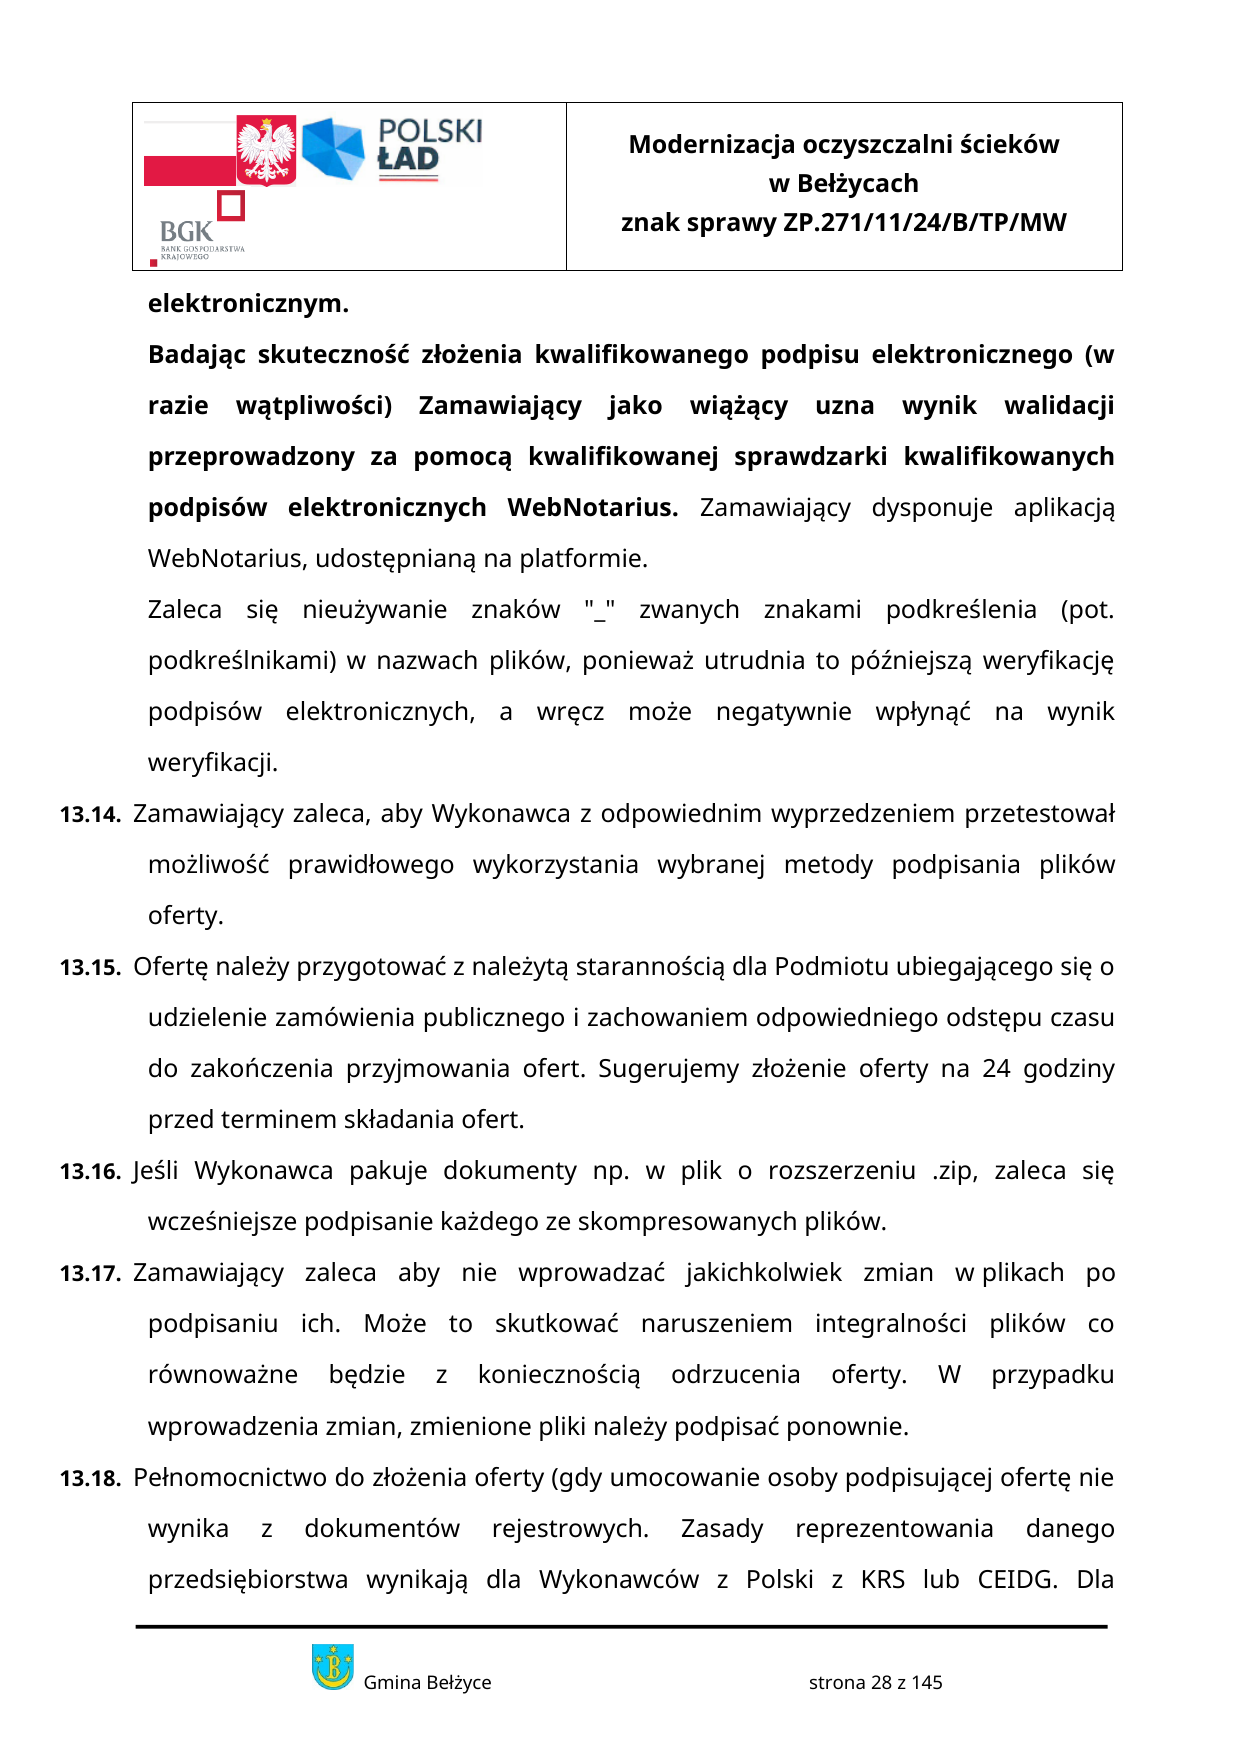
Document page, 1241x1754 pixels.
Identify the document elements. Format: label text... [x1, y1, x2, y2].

list Pełnomocnictwo do złożenia oferty (gdy umocowanie osoby podpisującej ofertę nie wynika z dokumentów rejestrowych. Zasady reprezentowania danego przedsiębiorstwa wynikają dla Wykonawców z Polski z KRS lub CEIDG. Dla Wykonawców z innych krajów – odpowiednie rejestry lub inne dokumenty wydane przez właściwy organ sądowy lub administracyjny kraju, w którym Wykonawca ma siedzibę lub miejsce zamieszkania) składa się pod rygorem nieważności w formie elektronicznej lub w postaci elektronicznej opatrzonej podpisem zaufanym lub podpisem osobistym (podpis elektroniczny na pełnomocnictwie musi być złożony przez mocodawcę. Nie będzie wystarczające aby skan pełnomocnictwa wystawionego uprzednio w formie pisemnej podpisały odpowiednim podpisem elektronicznym osoby umocowane na podstawie tego pełnomocnictwa) lub w formie elektronicznego poświadczenia sporządzonego stosownie do art. 97 paragraf 2 ustawy z dnia 14 lutego 1991 r. – Prawo o notariacie, które to poświadczenie notariusz opatruje kwalifikowanym podpisem elektronicznym, bądź poprzez opatrzenie skanu pełnomocnictwa (cyfrowego odwzorowania) sporządzonego uprzednio w formie pisemnej kwalifikowanym podpisem, podpisem zaufanym lub podpisem osobistym mocodawcy lub kwalifikowanym podpisem notariusza. Elektroniczna kopia pełnomocnictwa nie może być uwierzytelniona przez upełnomocnionego – w formatach danych określonych w przepisach wydanych na podstawie art. 18 ustawy z dnia 17 lutego 2005 r. o informatyzacji działalności podmiotów realizujących zadania publiczne, z zastrzeżeniem formatów, o których mowa w art. 66 ust. 1 ustawy, z uwzględnieniem rodzaju przekazywanych danych. Z treści pełnomocnictwa winno wynikać (potwierdzać) istnienie umocowania na dzień dokonania czynności. tj. że pełnomocnik był uprawniony do działania w chwili dokonania czynności. Najbezpieczniej jest zadbać o prawidłowość pełnomocnictwa przed terminem składania ofert. [59, 1459, 1116, 1595]
list Zamawiający zaleca aby nie wprowadzać jakichkolwiek zmian w plikach po podpisaniu ich. Może to skutkować naruszeniem integralności plików co równoważne będzie z koniecznością odrzucenia oferty. W przypadku wprowadzenia zmian, zmienione pliki należy podpisać ponownie. [59, 1255, 1116, 1442]
text Badając skuteczność złożenia kwalifikowanego podpisu elektronicznego (w razie wątpliwości) Zamawiający jako wiążący uzna wynik walidacji przeprowadzony za pomocą kwalifikowanej sprawdzarki kwalifikowanych podpisów elektronicznych WebNotarius. Zamawiający dysponuje aplikacją WebNotarius, udostępnianą na platformie. [148, 336, 1116, 574]
list Ofertę należy przygotować z należytą starannością dla Podmiotu ubiegającego się o udzielenie zamówienia publicznego i zachowaniem odpowiedniego odstępu czasu do zakończenia przyjmowania ofert. Sugerujemy złożenie oferty na 24 godziny przed terminem składania ofert. [59, 949, 1116, 1136]
picture [144, 108, 484, 270]
list Zamawiający zaleca, aby Wykonawca z odpowiednim wyprzedzeniem przetestował możliwość prawidłowego wykorzystania wybranej metody podpisania plików oferty. [59, 796, 1116, 932]
list Jeśli Wykonawca pakuje dokumenty np. w plik o rozszerzeniu .zip, zaleca się wcześniejsze podpisanie każdego ze skompresowanych plików. [59, 1153, 1116, 1238]
picture [312, 1644, 354, 1690]
text Zaleca się nieużywanie znaków "_" zwanych znakami podkreślenia (pot. podkreślnikami) w nazwach plików, ponieważ utrudnia to późniejszą weryfikację podpisów elektronicznych, a wręcz może negatywnie wpłynąć na wynik weryfikacji. [148, 591, 1116, 779]
picture [344, 1655, 354, 1664]
text Zamawiający sprawdzi czy pliki są podpisane kwalifikowanym podpisem elektronicznym. [148, 285, 1116, 319]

·····

- Task to complete:
Reproduce the entries above exactly. Do not include the images.

- Answer to the problem:
Document page, 1241x1754 pixels.
Identify the document elements. Format: label text... [x1, y1, x2, y2].

list Pełnomocnictwo do złożenia oferty (gdy umocowanie osoby podpisującej ofertę nie wynika z dokumentów rejestrowych. Zasady reprezentowania danego przedsiębiorstwa wynikają dla Wykonawców z Polski z KRS lub CEIDG. Dla Wykonawców z innych krajów – odpowiednie rejestry lub inne dokumenty wydane przez właściwy organ sądowy lub administracyjny kraju, w którym Wykonawca ma siedzibę lub miejsce zamieszkania) składa się pod rygorem nieważności w formie elektronicznej lub w postaci elektronicznej opatrzonej podpisem zaufanym lub podpisem osobistym (podpis elektroniczny na pełnomocnictwie musi być złożony przez mocodawcę. Nie będzie wystarczające aby skan pełnomocnictwa wystawionego uprzednio w formie pisemnej podpisały odpowiednim podpisem elektronicznym osoby umocowane na podstawie tego pełnomocnictwa) lub w formie elektronicznego poświadczenia sporządzonego stosownie do art. 97 paragraf 2 ustawy z dnia 14 lutego 1991 r. – Prawo o notariacie, które to poświadczenie notariusz opatruje kwalifikowanym podpisem elektronicznym, bądź poprzez opatrzenie skanu pełnomocnictwa (cyfrowego odwzorowania) sporządzonego uprzednio w formie pisemnej kwalifikowanym podpisem, podpisem zaufanym lub podpisem osobistym mocodawcy lub kwalifikowanym podpisem notariusza. Elektroniczna kopia pełnomocnictwa nie może być uwierzytelniona przez upełnomocnionego – w formatach danych określonych w przepisach wydanych na podstawie art. 18 ustawy z dnia 17 lutego 2005 r. o informatyzacji działalności podmiotów realizujących zadania publiczne, z zastrzeżeniem formatów, o których mowa w art. 66 ust. 1 ustawy, z uwzględnieniem rodzaju przekazywanych danych. Z treści pełnomocnictwa winno wynikać (potwierdzać) istnienie umocowania na dzień dokonania czynności. tj. że pełnomocnik był uprawniony do działania w chwili dokonania czynności. Najbezpieczniej jest zadbać o prawidłowość pełnomocnictwa przed terminem składania ofert. [59, 1459, 1116, 1595]
list Zamawiający zaleca aby nie wprowadzać jakichkolwiek zmian w plikach po podpisaniu ich. Może to skutkować naruszeniem integralności plików co równoważne będzie z koniecznością odrzucenia oferty. W przypadku wprowadzenia zmian, zmienione pliki należy podpisać ponownie. [59, 1255, 1116, 1442]
text Badając skuteczność złożenia kwalifikowanego podpisu elektronicznego (w razie wątpliwości) Zamawiający jako wiążący uzna wynik walidacji przeprowadzony za pomocą kwalifikowanej sprawdzarki kwalifikowanych podpisów elektronicznych WebNotarius. Zamawiający dysponuje aplikacją WebNotarius, udostępnianą na platformie. [148, 336, 1116, 574]
list Ofertę należy przygotować z należytą starannością dla Podmiotu ubiegającego się o udzielenie zamówienia publicznego i zachowaniem odpowiedniego odstępu czasu do zakończenia przyjmowania ofert. Sugerujemy złożenie oferty na 24 godziny przed terminem składania ofert. [59, 949, 1116, 1136]
picture [144, 108, 484, 270]
list Zamawiający zaleca, aby Wykonawca z odpowiednim wyprzedzeniem przetestował możliwość prawidłowego wykorzystania wybranej metody podpisania plików oferty. [59, 796, 1116, 932]
list Jeśli Wykonawca pakuje dokumenty np. w plik o rozszerzeniu .zip, zaleca się wcześniejsze podpisanie każdego ze skompresowanych plików. [59, 1153, 1116, 1238]
picture [312, 1644, 354, 1690]
text Zaleca się nieużywanie znaków "_" zwanych znakami podkreślenia (pot. podkreślnikami) w nazwach plików, ponieważ utrudnia to późniejszą weryfikację podpisów elektronicznych, a wręcz może negatywnie wpłynąć na wynik weryfikacji. [148, 591, 1116, 779]
picture [344, 1655, 354, 1664]
text Zamawiający sprawdzi czy pliki są podpisane kwalifikowanym podpisem elektronicznym. [148, 285, 1116, 319]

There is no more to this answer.